[Data extracted from a collection]
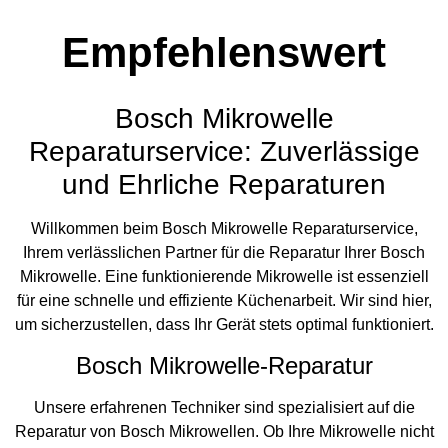
Empfehlenswert
Bosch Mikrowelle
Reparaturservice: Zuverlässige
und Ehrliche Reparaturen
Willkommen beim Bosch Mikrowelle Reparaturservice,
Ihrem verlässlichen Partner für die Reparatur Ihrer Bosch
Mikrowelle. Eine funktionierende Mikrowelle ist essenziell
für eine schnelle und effiziente Küchenarbeit. Wir sind hier,
um sicherzustellen, dass Ihr Gerät stets optimal funktioniert.
Bosch Mikrowelle-Reparatur
Unsere erfahrenen Techniker sind spezialisiert auf die
Reparatur von Bosch Mikrowellen. Ob Ihre Mikrowelle nicht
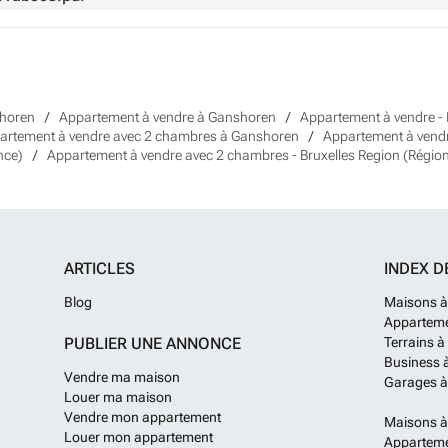
shoren
Appartement à vendre à Ganshoren
Appartement à vendre - 
artement à vendre avec 2 chambres à Ganshoren
Appartement à vend
nce)
Appartement à vendre avec 2 chambres - Bruxelles Region (Régio
ARTICLES
INDEX D
Blog
Maisons à
Apparteme
PUBLIER UNE ANNONCE
Terrains à
Business 
Vendre ma maison
Garages à
Louer ma maison
Vendre mon appartement
Maisons à
Louer mon appartement
Apparteme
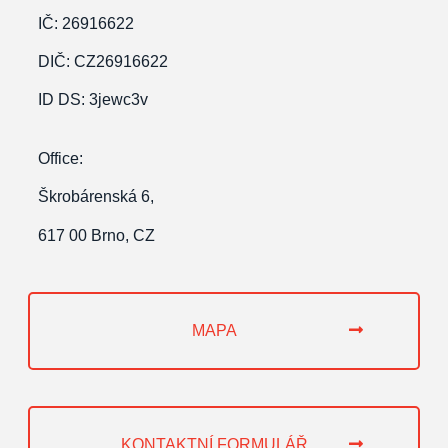
IČ: 26916622
DIČ: CZ26916622
ID
DS: 3jewc3v
Office:
Škrobárenská 6,
617 00 Brno, CZ
MAPA
KONTAKTNÍ FORMULÁŘ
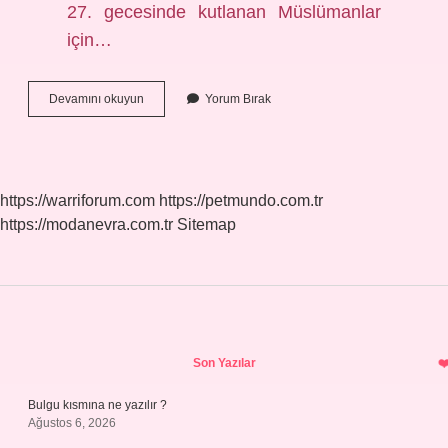
27. gecesinde kutlanan Müslümanlar
için…
Kadir
Devamını okuyun
Yorum Bırak
Gecesi
Ne
Zaman
Başlıyor
https://warriforum.com
https://petmundo.com.tr
https://modanevra.com.tr
Sitemap
Sidebar
Son Yazılar
Bulgu kısmına ne yazılır ?
Ağustos 6, 2026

WHAT YOU WILL DO: Return nothing but the lines running from the start of the data to the line with "Bosch Mikrowelle-Reparatur", please, both ends included and no pictures.

YOUR RESPONSE:
Empfehlenswert
Bosch Mikrowelle
Reparaturservice: Zuverlässige
und Ehrliche Reparaturen
Willkommen beim Bosch Mikrowelle Reparaturservice,
Ihrem verlässlichen Partner für die Reparatur Ihrer Bosch
Mikrowelle. Eine funktionierende Mikrowelle ist essenziell
für eine schnelle und effiziente Küchenarbeit. Wir sind hier,
um sicherzustellen, dass Ihr Gerät stets optimal funktioniert.
Bosch Mikrowelle-Reparatur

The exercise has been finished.